View API Keys: Click View in the Actions column of the target API Key, then click Copy to obtain the API Key.
Delete API keys: DataWorks API Keys provide Disable and Delete functions.
ImportantIf you need to disable or delete an enabled API key, evaluate the impact in advance. Once an API key is disabled or deleted, all tasks that use the API key to invoke models will fail.
Disable or Delete operation takes approximately
5 minto take effect.
More operations
After deploying the model, you can use the model to develop related tasks.
How invocation works
The following descriptions explain how model service invocation works:
When you deploy a model service in a DataWorks resource group or configure a VPC for it, the system automatically performs the following operations:
Establish a cross-VPC connection. In your VPC (the VPC in your account that can communicate with the DataWorks resource group), the system automatically creates a PrivateLink endpoint and establishes an encrypted communication channel with the PrivateLink endpoint service in the DataWorks resource group VPC.
This operation automatically creates a PrivateLink endpoint in your account.
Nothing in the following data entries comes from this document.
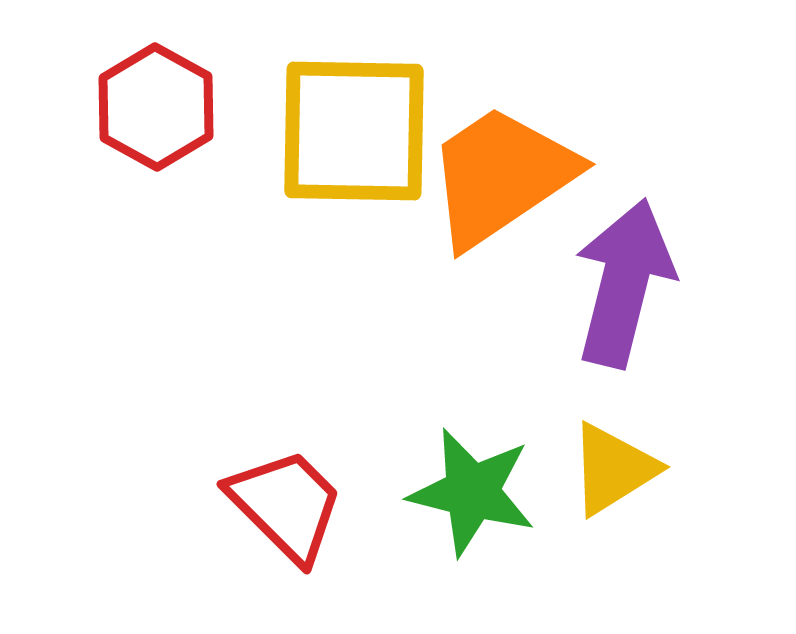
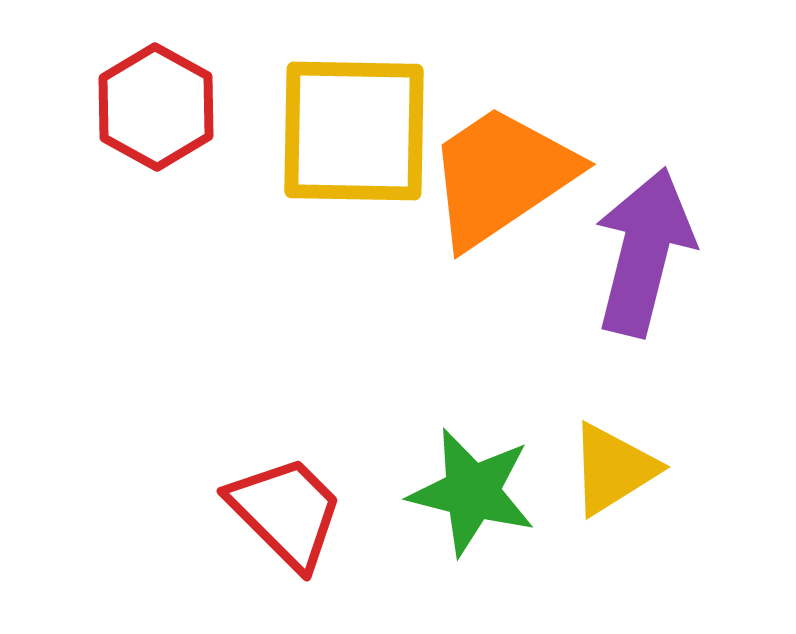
purple arrow: moved 20 px right, 31 px up
red trapezoid: moved 7 px down
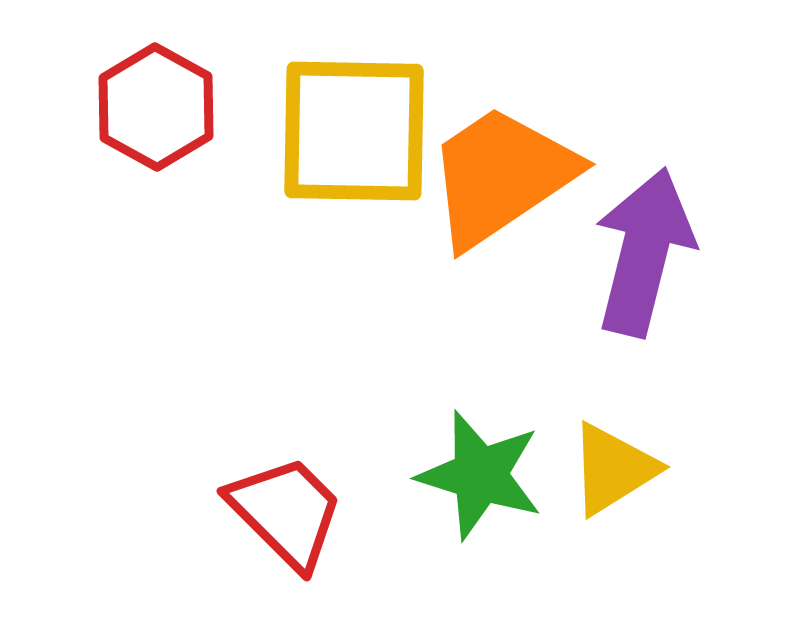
green star: moved 8 px right, 17 px up; rotated 3 degrees clockwise
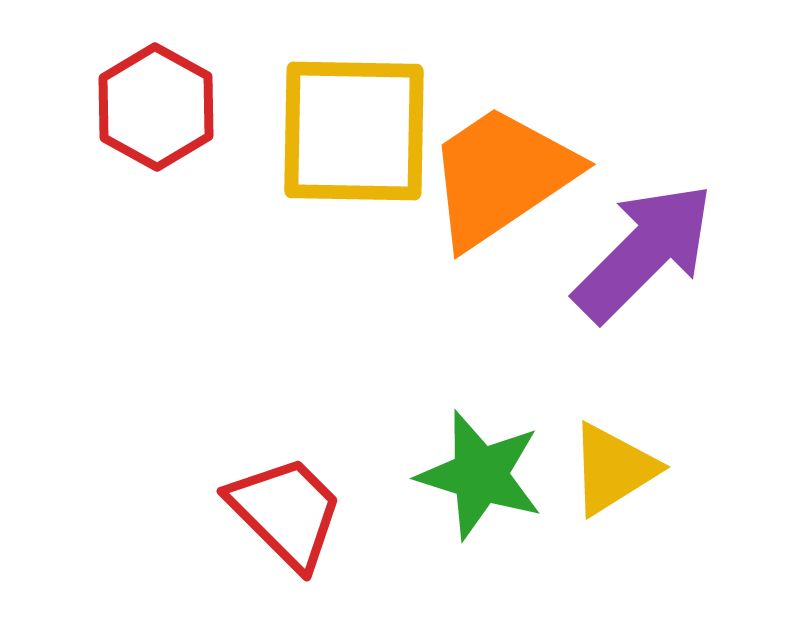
purple arrow: rotated 31 degrees clockwise
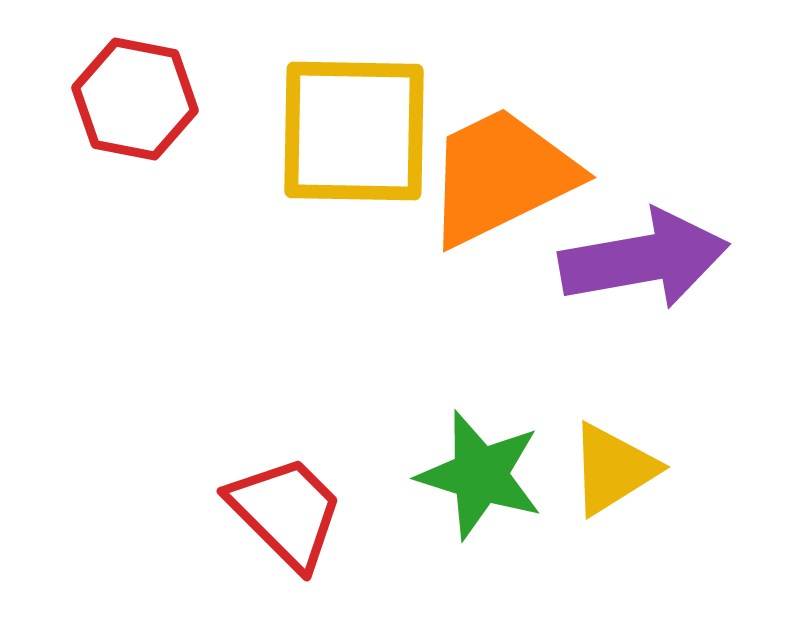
red hexagon: moved 21 px left, 8 px up; rotated 18 degrees counterclockwise
orange trapezoid: rotated 8 degrees clockwise
purple arrow: moved 7 px down; rotated 35 degrees clockwise
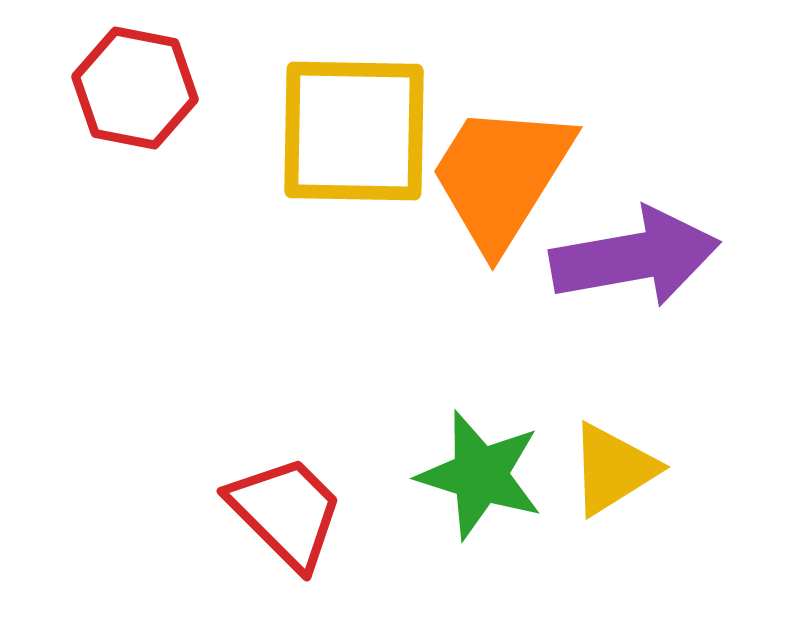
red hexagon: moved 11 px up
orange trapezoid: rotated 32 degrees counterclockwise
purple arrow: moved 9 px left, 2 px up
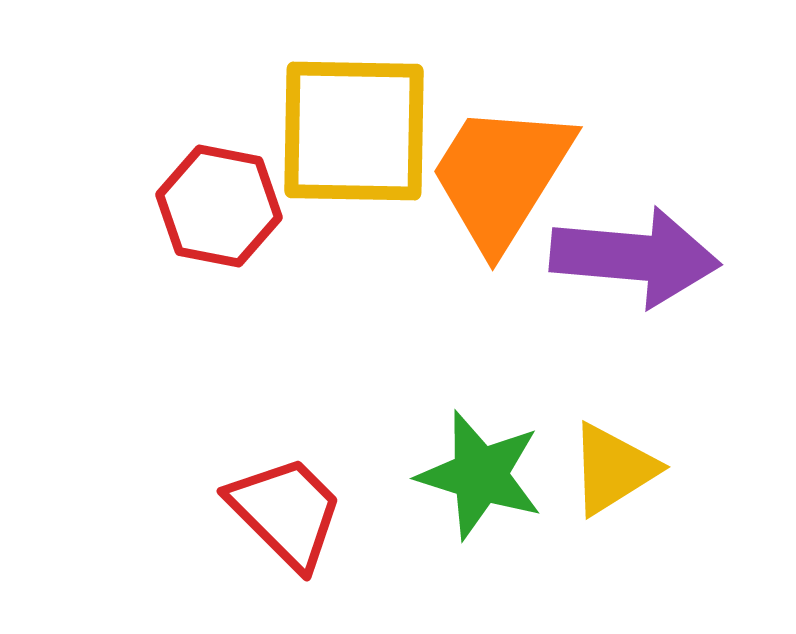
red hexagon: moved 84 px right, 118 px down
purple arrow: rotated 15 degrees clockwise
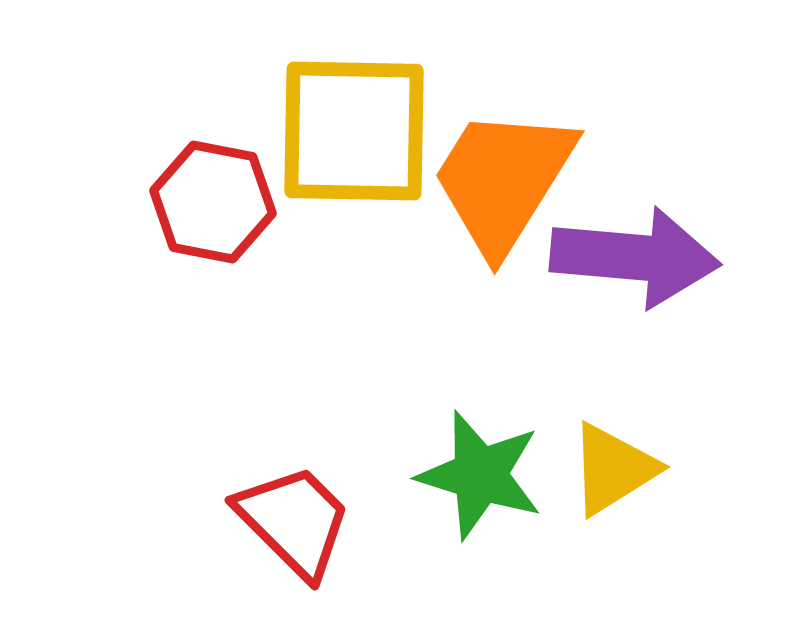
orange trapezoid: moved 2 px right, 4 px down
red hexagon: moved 6 px left, 4 px up
red trapezoid: moved 8 px right, 9 px down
Your account must have the PrivateLink service enabled.
Configure domain name resolution service. The system automatically configures domain name resolution rules in the VPC, so that domain name request traffic within the VPC is automatically forwarded to the DataWorks model service.
This operation automatically deploys the Private Hosted Zone service in your account. Your account must have this service enabled.